Van Horn v. Rucker

33 Mo. 391 | Mo. | 1863

Bay, Judge,

delivered the opinion of the court.

We are unable to discover from the record in this case any good ground for an appeal. The parties purchased on joint account tobacco at different points on the Missouri river, including the crop of one William Arnold of Callaway county, then not prised, and were to pay for said Arnold’s crop at the rate of $10 per hundred pounds. The Arnold crop, when prised, embraced three hogsheads, which were delivered to A. H. Henderson at Portland, and by Henderson shipped to St. Louis for defendants. Before said crop was delivered at Portland, plaintiffs and defendants entered into a contract, by which it was agreed and stipulated that if plaintiffs would pay defendants the sum of $350, they, the defendants, would receive and pay for the tobacco so purchased, and release the plaintiffs from all liability on account thereof. Plaintiffs then paid said amount to defendants, and Henderson, who acted as the agent for both ^parties, shipped the to*392bacco as aforesaid, the first hogshead in June, 1857, and the others at a subsequent time. The defendants received and paid for the first hogshead, and refused the others, and this action was brought to recover damages for the breach of the contract.

One ground alleged in the defendants’ answer for refusing to receive the tobacco was that it was not Arnold’s crop, but an inferior article which was attempted to be substituted for Arnold’s. Henderson in his testimony shows, however, that it was a part of the Arnold crop. It was also in proof, and admitted by the pleadings, that plaintiffs, after defendants refused to receive the tobacco, put up in market one of the hogsheads and sold it, and credited the defendants with the proceeds of the sale.

Several instructions were asked by defendants, and properly refused by the court, for they not only failed to enunciate the law of the case, but most of them were unsupported by the facts of the case. One instruction assumed that the defendants had a right to refuse the tobacco unless the plaintiffs satisfied them beyond a doubt that it was a part of tlie Arnold crop, thus making the plaintiffs’ right to recover dependent upon the will or caprice of defendants. Another assumed that the plaintiffs had no right to sell the refused tobacco; and that, by selling it, the contract became rescinded pro tanto.
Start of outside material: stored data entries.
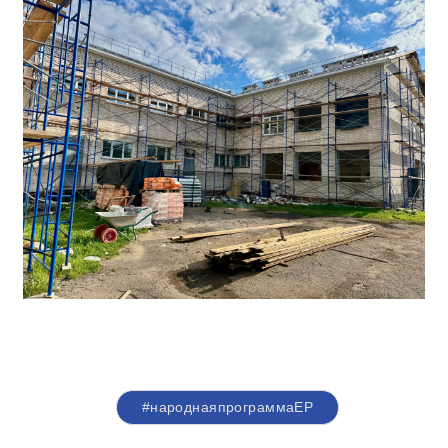
#народнаяпрограммаЕР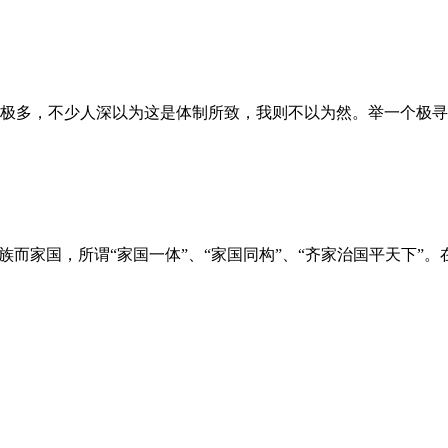
极多，不少人深以为这是体制所致，我则不以为然。举一个极寻
族而家国，所谓“家国一体”、“家国同构”、“齐家治国平天下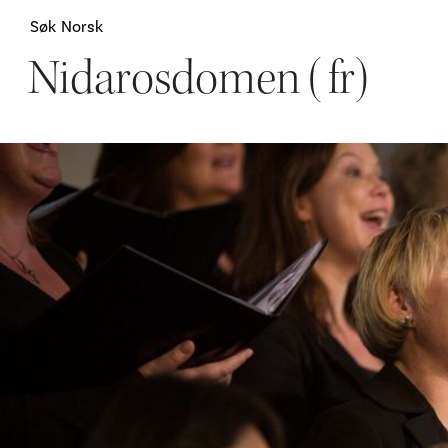
Søk
Norsk
Nidarosdomen (fr)
Attraksjoner
H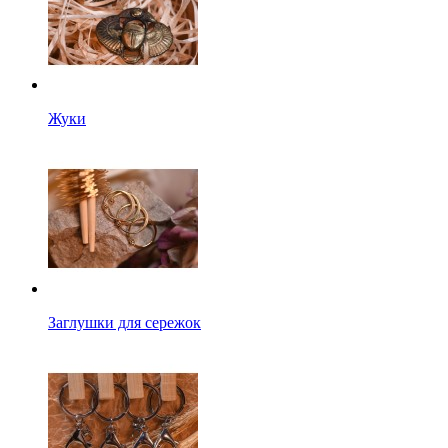
Жуки
Заглушки для сережок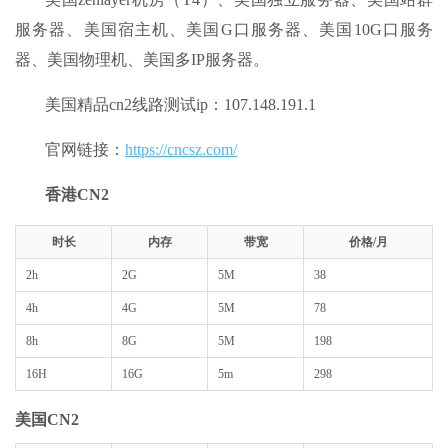
服务器、美国宿主机、美国G口服务器、美国10G口服务
器、美国物理机、美国多IP服务器。
美国精品cn2线路测试ip：107.148.191.1
官网链接：
https://cncsz.com/
香港CN2
时长
内存
带宽
价格/月
2h
2G
5M
38
4h
4G
5M
78
8h
8G
5M
198
16H
16G
5m
298
美国CN2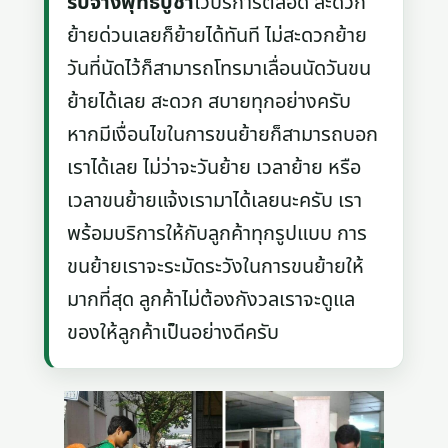
รับจ้างพุทธบูชา
ไว้บริการตลอด สะดวก
ย้ายด่วนเลยก็ย้ายได้ทันที ไม่สะดวกย้าย
วันที่นัดไว้ก็สามารถโทรมาเลื่อนนัดวันขน
ย้ายได้เลย สะดวก สบายทุกอย่างครับ
หากมีเงื่อนไขในการขนย้ายก็สามารถบอก
เราได้เลย ไม่ว่าจะวันย้าย เวลาย้าย หรือ
เวลาขนย้ายแจ้งเรามาได้เลยนะครับ เรา
พร้อมบริการให้กับลูกค้าทุกรูปแบบ การ
ขนย้ายเราจะระมัดระวังในการขนย้ายให้
มากที่สุด ลูกค้าไม่ต้องกังวลเราจะดูแล
ของให้ลูกค้าเป็นอย่างดีครับ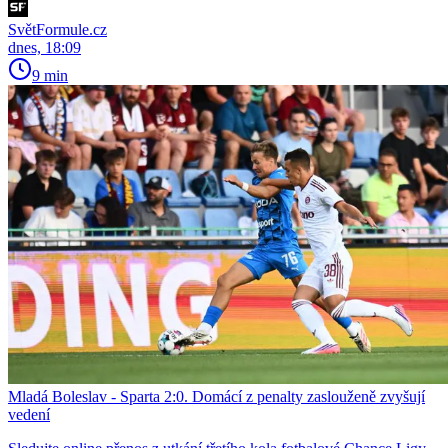
SvětFormule.cz
dnes, 18:09
9 min
Mladá Boleslav - Sparta 2:0. Domácí z penalty zaslouženě zvyšují
vedení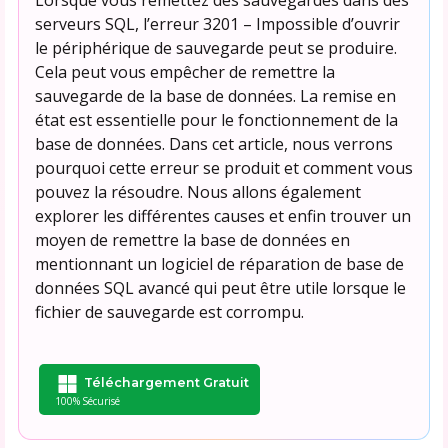
serveurs SQL, l’erreur 3201 – Impossible d’ouvrir
le périphérique de sauvegarde peut se produire.
Cela peut vous empêcher de remettre la
sauvegarde de la base de données. La remise en
état est essentielle pour le fonctionnement de la
base de données. Dans cet article, nous verrons
pourquoi cette erreur se produit et comment vous
pouvez la résoudre. Nous allons également
explorer les différentes causes et enfin trouver un
moyen de remettre la base de données en
mentionnant un logiciel de réparation de base de
données SQL avancé qui peut être utile lorsque le
fichier de sauvegarde est corrompu.
Téléchargement Gratuit
100% Sécurisé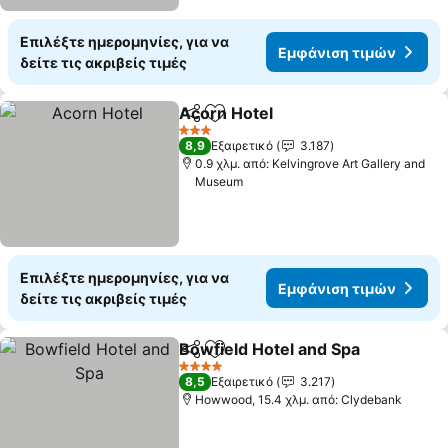
Επιλέξτε ημερομηνίες, για να
Εμφάνιση τιμών
δείτε τις ακριβείς τιμές
Acorn Hotel
Κοινοποίηση
Προσθήκη στα αγαπημένα
Εμφάνιση τιμ
3 Αστέρια
8,9
Εξαιρετικό
3.187
0.9 χλμ. από: Kelvingrove Art Gallery and
Museum
Επιλέξτε ημερομηνίες, για να
Εμφάνιση τιμών
δείτε τις ακριβείς τιμές
Bowfield Hotel and Spa
Κοινοποίηση
Προσθήκη στα αγαπημένα
Εμ
4 Αστέρια
8,5
Εξαιρετικό
3.217
Howwood, 15.4 χλμ. από: Clydebank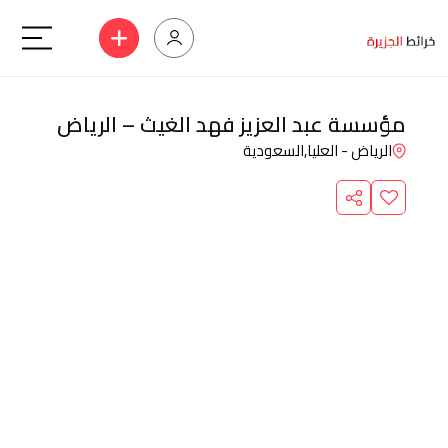
مؤسسة عبد العزيز فهد الغيث – الرياض
الرياض - العليا,
السعودية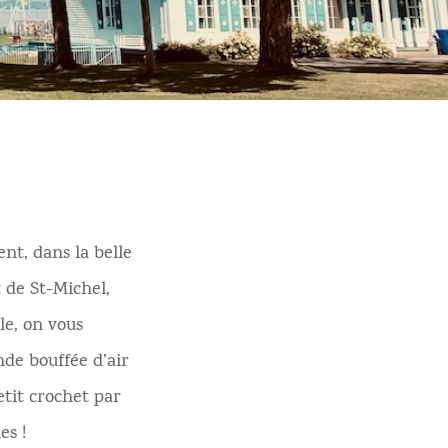
ent, dans la belle
t de St-Michel,
le, on vous
de bouffée d’air
etit crochet par
es !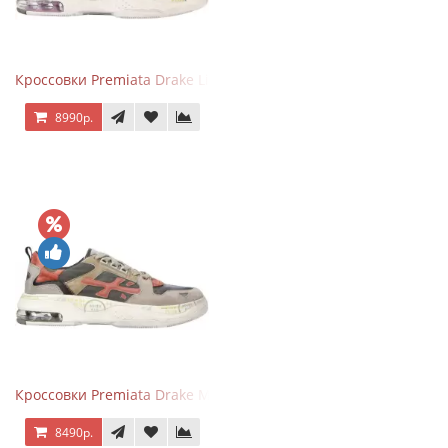
Кроссовки Premiata Drake Light Beige Silver
8990р.
Кроссовки Premiata Drake Multi
8490р.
This is not the law. If a vendee of goods unreasonably refuse to accept them, the vendor is under no obligation to allow them to perish on his hands, or to become reduced in value, but he may sell them at auction and hold the buyer responsible for the difference between the price which they actually bring and the price which he agreed to give. (Story on Sales, § 314; Sands & Crump v. Taylor & Ladd, 5 John., 395; 5 Sarg. & Rawle, 32.)

The other judges concurring,

the judgment will be affirmed, with ten per cent, damages.